Because large enterprises keep some data in tightly controlled environments, many ML tools must be deployed in any environment. Ultimately, startups need to meet the customer where they are – if you’re designing cloud first and dealing with customers with sensitive data, you should consider what an “any environment” deployment strategy might be, use a redundant, build. Choosing not to work on your own or with clients.
Have cloud costs leveled off relative to lower computing or storage costs?
I think that’s a tough prediction for anyone to make. People say that Moore’s Law is approaching, but another law is emerging. I don’t think human ingenuity is high enough, and companies continue to cut costs on the platform by using ASICs. [application-specific integrated circuits] or ML to optimize workloads. For example, Snowflake inflation continues to decline. So it’s hard to say that cloud costs have plateaued.

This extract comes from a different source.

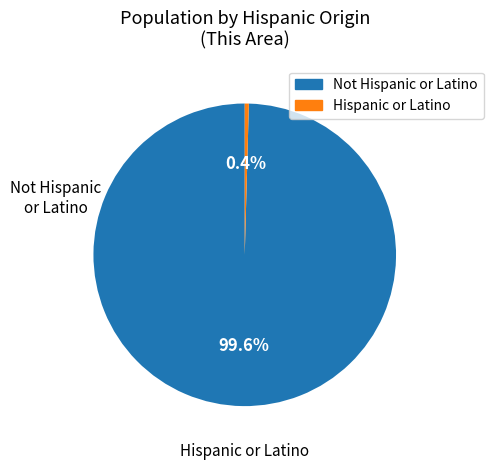

Is there any slice that represents more than half of the pie?

Yes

What do you think of cloud marketplaces as a distribution channel?
They are great! The most obvious benefit is being tied to a customer’s overall billing commitment to that cloud provider. It speeds up the procurement cycle, allows the customer to consolidate billing and take better advantage of the massive forward contracts promised to the cloud provider over many years.
If this Agreement is not used in full by the end of the term, the Customer shall be charged for services not provided.
How big is the market for cloud providers to offer additional services beyond their core offerings?
When I say infinite, I am not being facetious. For confirmation, just go to AWS and check the product catalog for the various services listed. It will take years to fully understand all that it has to offer.
And if we expand the terminology of “cloud providers” beyond computing and storage, pretty much every public and private company has multiple product offerings that offer cloud services.